Random Thoughts on Exotic West
This piece was composed by Wang Jianmin in 1996 based on some elements of folk music in Xinjiang. The complex beats and quick-changing tempo are typical of the music in the Western territory. The quick plucking and percussion techniques, coupled with appropriate variations of power, tempo and feelings, illustrate the haunting beauty of the land and the festive scenes of the joyous people there.
Three Variations on Plum Blossom
Traditional, arr. Weishan Liu
This old classic was originally composed for the famed flutist Wang Huizhi by Huan Yi, a victorious general in the Feishui War during the Jin Dynasty (280 – 300 AD). It was adapted for guqin by Yan Shigu in the Tang Dynasty (618-881 AD). It is known for its forceful tempo and feisty melody. The version you will hear this afternoon is Weishan Liu's improvisation as co-performed with Liu Le.
Liu Le is a graduate student at the Shanghai Conservatory of Music. He has been under the tutelage of Professor Wang Wei, the famed guzheng performer and educator. He was born in 1985 in Xiangtan, Hunan Province, China. He began studying guzheng at age 7 under teachers Li Minmin and Li Lei and first performed on stage at age 8. In 1998, he entered, as the top-ranked student, the auxiliary middle school of the Wuhan Music Institute, and studied guzheng from several experts such as Zhao Yi, Wang Ting, and Wang Yun. He won the top-level scholarship four times, and was admitted into the Conservatory without having to go through the examination process. While at the Shanghai Conservatory of Music, he was awarded several scholarships and again went straight to graduate school without further qualification.
Liu Le has entered several competitions and won several prizes, including the "Golden Bell Award" which is the most prestigious music award in China, and the one-and-only "Contemporary Composition Performance Award."

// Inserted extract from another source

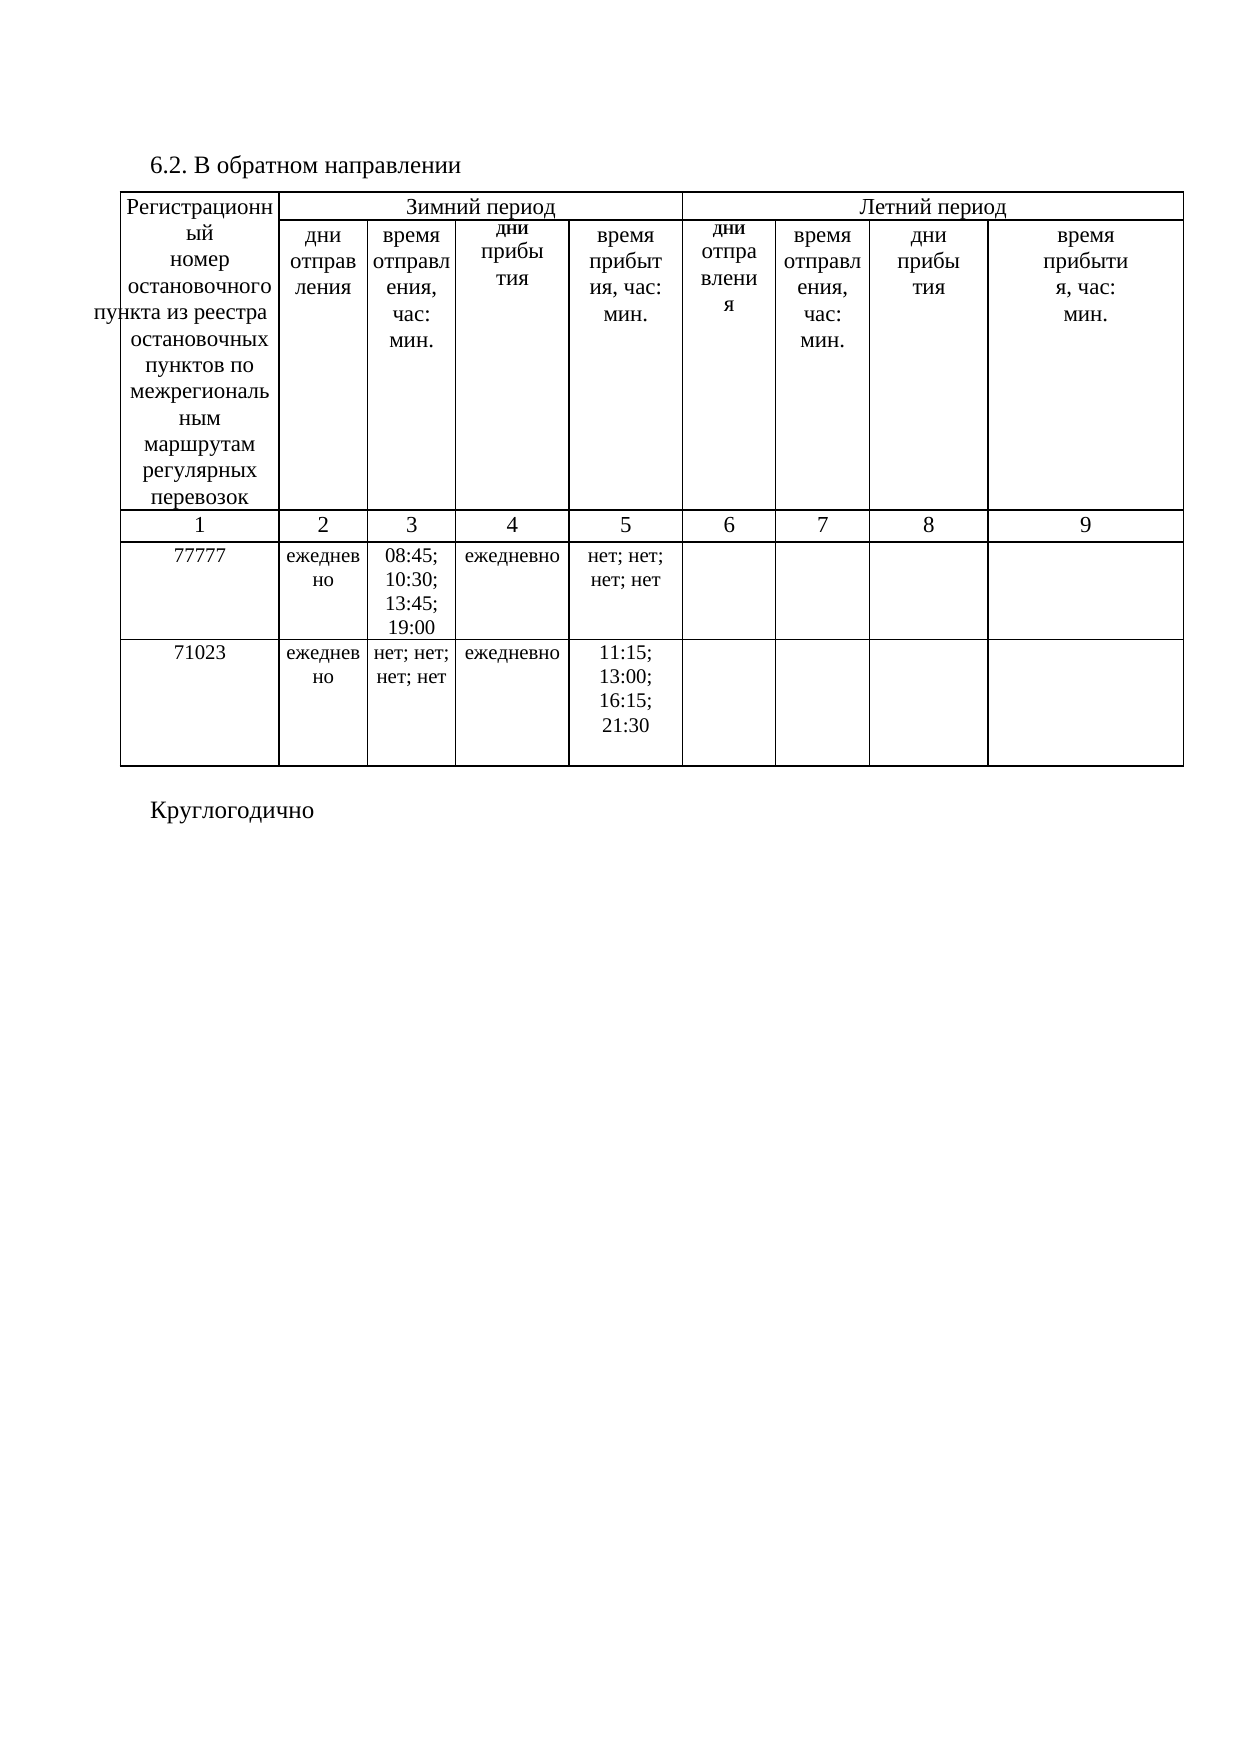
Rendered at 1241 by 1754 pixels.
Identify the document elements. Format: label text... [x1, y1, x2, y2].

Liu Le has been invited to perform with symphony orchestras all over the world, including those in France, Germany, Sweden, United States, Denmark, Finland, Belgium, Luxembourg, Singapore and Shanghai. He soloed the world premiere of at least 10 guzheng pieces by composers from China and abroad, including concertos such as "Deep Heart", "Ballad of the Enchanting Lotus"; and several symphonic concertos such as "Ouvertures", "Green Tea, Earthquakes and Unyielding Tenacity". In addition, he composed or arranged several guzheng pieces, such as "Sleeve Dance Fantasies", " Deep Courtyard – an Anthology", "Southward Dancer", and "Vibrant Lights and Shadows." Liu Le has visited many countries, participated in many international music festivals, lectured at many universities internationally, and has staged the only authorized solo concert in the program series at the famous"50th Anniversary of the Spring of Shanghai International Music Festival." Liu Le's expert skills and on-stage charisma are widely acclaimed in media coverage, and he himself has been interviewed by numerous radios, newspapers, and TV stations all over the world.
In performing guzheng, Liu Le's on-stage charisma is unique. He is masterful whether playing a forceful passage or when it calls for something sentimental. His music reflects a lot of his own personal touches, which makes it even more inspirational and captivating. His desire to incorporate the best of Chinese and Western music and to set his sights on the world stage, the disciplined teachings of his mentors, his thirst for knowledge and improvements, his diversified repertoire for his performance, have all combined to make Liu Le's guzheng performance better and better every day. While holding firm on maintaining traditions, he is also bringing in new concepts of the younger generation to the age-old guzheng, and thereby making him the cream of the crop of excellent young guzheng performers today.